In absolute terms, China’s NFA status was second only to that of Japan.
The authors of the study describe the turnaround in China’s external financial situation as “puzzling,” given its relatively low per capita income level (US$2,500) and its sizzling growth of recent years.
“A faster growing economy tends to attract more capital inflows,” the report noted, adding that “by conventional wisdom China should ... be a significant importer of foreign savings.”
ZEALOUS SAVERS
But that is not what has happened, the report contends, largely because the Chinese are zealous savers rather than consumers of foreign goods.
And those savings are increasingly being invested abroad, notably in the US, where Chinese holdings in US Treasury bonds now amount to more than US$800 billion.
“Given China’s growing role in the global financial system, the stakes are high, not only for China but for the rest of the world,” the authors contend.
In 1985, according to the study, for every 100 people in work, just over 45 children aged under 15 were dependent on them.
By 2005, 100 workers were supporting slightly fewer than 15 youngsters.
A reduced obligation to meet youth-related needs, the report said, should boost overall savings and drive net capital outflow.
“This is because a lower youth dependency could lead to reduced investment in housing, schools and hospitals,” the report says.
China’s overall dependency ratio, expressed as all children under 15 plus pensioners over 65 divided by all workers in between, is also falling.
The labor force in China has, in effect, been growing faster than the population that depends on it, further strengthening savings.

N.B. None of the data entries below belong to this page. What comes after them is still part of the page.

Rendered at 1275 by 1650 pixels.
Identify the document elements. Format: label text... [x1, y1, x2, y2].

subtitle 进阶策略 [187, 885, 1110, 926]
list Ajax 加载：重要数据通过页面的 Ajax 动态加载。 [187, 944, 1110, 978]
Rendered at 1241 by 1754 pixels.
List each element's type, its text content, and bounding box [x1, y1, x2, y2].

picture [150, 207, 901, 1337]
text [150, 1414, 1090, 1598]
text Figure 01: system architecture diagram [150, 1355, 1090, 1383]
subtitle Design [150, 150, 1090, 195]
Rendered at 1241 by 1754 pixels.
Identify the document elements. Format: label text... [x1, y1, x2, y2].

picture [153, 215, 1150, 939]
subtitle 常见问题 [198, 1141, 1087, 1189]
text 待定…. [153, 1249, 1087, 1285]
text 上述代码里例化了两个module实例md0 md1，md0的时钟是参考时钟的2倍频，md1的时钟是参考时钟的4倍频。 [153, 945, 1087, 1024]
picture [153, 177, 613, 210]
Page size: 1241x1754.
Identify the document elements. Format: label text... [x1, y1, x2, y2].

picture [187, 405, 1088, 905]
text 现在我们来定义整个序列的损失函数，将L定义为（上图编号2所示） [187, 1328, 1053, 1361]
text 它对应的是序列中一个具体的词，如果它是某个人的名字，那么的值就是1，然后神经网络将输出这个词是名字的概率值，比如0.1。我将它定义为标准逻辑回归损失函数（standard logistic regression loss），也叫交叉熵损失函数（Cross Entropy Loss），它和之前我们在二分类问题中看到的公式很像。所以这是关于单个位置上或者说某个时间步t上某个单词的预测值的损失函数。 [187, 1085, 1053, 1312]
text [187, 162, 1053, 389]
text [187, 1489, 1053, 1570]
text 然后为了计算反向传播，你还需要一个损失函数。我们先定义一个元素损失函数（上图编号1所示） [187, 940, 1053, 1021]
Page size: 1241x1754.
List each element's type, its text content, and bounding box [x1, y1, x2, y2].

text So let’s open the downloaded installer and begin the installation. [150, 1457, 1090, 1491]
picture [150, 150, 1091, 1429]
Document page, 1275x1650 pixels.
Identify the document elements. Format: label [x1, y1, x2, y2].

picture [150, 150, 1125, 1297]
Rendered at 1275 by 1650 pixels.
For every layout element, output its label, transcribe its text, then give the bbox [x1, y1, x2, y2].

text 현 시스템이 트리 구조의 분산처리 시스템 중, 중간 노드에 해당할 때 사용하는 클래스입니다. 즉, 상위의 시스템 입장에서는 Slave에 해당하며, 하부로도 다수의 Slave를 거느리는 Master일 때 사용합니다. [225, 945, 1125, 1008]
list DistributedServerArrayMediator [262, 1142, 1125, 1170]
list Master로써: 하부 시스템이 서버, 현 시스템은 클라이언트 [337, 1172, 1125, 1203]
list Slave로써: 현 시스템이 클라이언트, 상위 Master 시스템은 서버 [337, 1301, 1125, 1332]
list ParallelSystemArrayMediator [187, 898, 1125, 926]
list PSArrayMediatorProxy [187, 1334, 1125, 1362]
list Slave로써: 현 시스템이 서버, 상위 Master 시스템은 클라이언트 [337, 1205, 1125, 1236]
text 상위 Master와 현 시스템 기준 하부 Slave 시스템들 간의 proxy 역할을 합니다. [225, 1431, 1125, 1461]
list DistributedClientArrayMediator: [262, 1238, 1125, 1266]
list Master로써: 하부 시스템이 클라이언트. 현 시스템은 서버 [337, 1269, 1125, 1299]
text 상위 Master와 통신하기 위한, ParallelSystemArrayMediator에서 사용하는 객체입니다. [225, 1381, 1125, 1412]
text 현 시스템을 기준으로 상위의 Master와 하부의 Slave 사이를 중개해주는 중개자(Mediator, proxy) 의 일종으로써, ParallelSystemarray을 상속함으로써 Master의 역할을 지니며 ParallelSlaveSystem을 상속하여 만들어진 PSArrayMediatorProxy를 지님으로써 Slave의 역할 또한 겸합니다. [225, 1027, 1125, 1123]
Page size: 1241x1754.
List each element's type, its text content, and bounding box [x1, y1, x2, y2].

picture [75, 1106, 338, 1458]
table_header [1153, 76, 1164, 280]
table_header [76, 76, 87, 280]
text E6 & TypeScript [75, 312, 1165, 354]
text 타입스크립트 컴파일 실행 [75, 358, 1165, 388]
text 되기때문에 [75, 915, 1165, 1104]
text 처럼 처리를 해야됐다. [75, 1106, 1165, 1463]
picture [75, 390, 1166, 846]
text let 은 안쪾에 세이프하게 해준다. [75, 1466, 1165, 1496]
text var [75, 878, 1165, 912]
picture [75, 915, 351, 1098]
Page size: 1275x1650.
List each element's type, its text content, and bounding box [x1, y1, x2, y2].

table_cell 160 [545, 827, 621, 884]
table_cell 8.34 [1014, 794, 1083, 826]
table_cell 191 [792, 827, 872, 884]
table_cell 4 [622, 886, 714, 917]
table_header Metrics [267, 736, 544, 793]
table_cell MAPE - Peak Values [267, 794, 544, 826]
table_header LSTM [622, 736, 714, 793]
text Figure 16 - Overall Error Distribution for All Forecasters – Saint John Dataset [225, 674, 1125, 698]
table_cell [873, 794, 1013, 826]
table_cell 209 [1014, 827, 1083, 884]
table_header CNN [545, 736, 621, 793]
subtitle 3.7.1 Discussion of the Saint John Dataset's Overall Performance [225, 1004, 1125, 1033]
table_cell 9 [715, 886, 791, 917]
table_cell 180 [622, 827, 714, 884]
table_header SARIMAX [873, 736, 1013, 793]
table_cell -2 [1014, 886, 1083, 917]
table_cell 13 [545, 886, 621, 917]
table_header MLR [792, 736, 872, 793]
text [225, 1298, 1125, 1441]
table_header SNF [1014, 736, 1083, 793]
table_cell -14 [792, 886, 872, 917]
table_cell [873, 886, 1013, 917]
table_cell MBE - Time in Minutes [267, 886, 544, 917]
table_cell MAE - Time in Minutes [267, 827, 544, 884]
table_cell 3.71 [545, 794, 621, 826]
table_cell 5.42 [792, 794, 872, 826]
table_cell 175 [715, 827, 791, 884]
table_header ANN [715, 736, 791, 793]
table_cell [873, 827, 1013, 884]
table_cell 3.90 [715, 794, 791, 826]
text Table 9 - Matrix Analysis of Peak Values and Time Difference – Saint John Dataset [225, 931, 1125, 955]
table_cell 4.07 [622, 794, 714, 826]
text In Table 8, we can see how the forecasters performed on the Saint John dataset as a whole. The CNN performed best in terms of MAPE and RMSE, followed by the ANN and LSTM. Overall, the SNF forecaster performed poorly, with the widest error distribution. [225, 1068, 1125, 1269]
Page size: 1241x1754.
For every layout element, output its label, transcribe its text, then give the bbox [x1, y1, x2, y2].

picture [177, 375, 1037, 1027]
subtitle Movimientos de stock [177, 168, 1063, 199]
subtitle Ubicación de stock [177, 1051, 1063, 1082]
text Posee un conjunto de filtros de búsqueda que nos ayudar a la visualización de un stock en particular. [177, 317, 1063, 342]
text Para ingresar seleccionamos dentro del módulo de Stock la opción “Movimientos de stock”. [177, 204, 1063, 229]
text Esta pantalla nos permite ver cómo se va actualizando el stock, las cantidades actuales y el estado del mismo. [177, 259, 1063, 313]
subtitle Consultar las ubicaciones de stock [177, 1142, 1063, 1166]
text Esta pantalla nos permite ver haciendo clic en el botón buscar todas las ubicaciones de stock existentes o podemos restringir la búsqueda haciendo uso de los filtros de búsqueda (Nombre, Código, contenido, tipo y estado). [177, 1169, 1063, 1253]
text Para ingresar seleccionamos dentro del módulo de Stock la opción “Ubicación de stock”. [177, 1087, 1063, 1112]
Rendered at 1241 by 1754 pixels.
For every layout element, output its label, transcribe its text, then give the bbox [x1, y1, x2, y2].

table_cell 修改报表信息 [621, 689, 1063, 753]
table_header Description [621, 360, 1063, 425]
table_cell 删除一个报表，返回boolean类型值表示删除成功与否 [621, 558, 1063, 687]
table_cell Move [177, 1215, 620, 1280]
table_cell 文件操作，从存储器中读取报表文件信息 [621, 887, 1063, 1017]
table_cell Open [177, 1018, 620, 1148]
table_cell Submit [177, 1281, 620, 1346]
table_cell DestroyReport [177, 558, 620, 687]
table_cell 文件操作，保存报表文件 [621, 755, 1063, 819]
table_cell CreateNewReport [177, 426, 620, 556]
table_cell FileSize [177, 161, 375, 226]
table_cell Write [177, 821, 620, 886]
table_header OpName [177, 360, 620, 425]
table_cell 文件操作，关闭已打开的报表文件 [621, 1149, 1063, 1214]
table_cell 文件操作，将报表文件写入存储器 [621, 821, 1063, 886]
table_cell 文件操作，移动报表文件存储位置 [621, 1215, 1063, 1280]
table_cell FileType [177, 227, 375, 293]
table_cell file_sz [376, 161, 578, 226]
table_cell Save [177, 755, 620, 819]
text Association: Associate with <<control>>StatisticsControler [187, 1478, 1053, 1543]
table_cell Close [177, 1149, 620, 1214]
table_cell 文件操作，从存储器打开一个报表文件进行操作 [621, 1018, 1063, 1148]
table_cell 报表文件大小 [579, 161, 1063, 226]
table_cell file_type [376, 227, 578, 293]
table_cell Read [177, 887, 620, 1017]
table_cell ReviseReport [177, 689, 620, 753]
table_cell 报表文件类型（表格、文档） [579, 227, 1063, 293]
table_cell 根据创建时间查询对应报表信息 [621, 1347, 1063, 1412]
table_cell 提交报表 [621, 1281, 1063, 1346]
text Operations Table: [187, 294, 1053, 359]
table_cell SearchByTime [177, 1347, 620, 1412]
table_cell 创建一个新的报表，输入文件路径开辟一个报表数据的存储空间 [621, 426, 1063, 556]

The study found that China’s overall dependency fell from 55 percent in 1985 to 38 percent in 2007.
A declining dependency ratio tends to lift household savings rates while increasing the labor supply, thereby acting as a constraint on wage rises.
Government savings are also enhanced as less money is spent on health care and pensions.
DEBT
The report also pointed to a reduction of Chinese government debt, which hit a peak of 30 percent of output in 2002. It noted that, conversely, a rise in official debt would tend to reduce domestic savings and increase foreign borrowing.
While Beijing is on course to remain a net creditor until 2025, youth dependency is unlikely to fall further and so “may thus cease to be a main driver” of China’s external financial position.
But the old-age dependency ratio is also forecast to double to 20 percent in the next 15 years, cutting spare funds for investment abroad.
China’s foreign asset position “is expected to adjust gradually, facilitated by continued strong economic growth and a more flexible renminbi.”
And “this should assist an orderly global rebalancing without creating excess stress on the rest of the world during the transition.”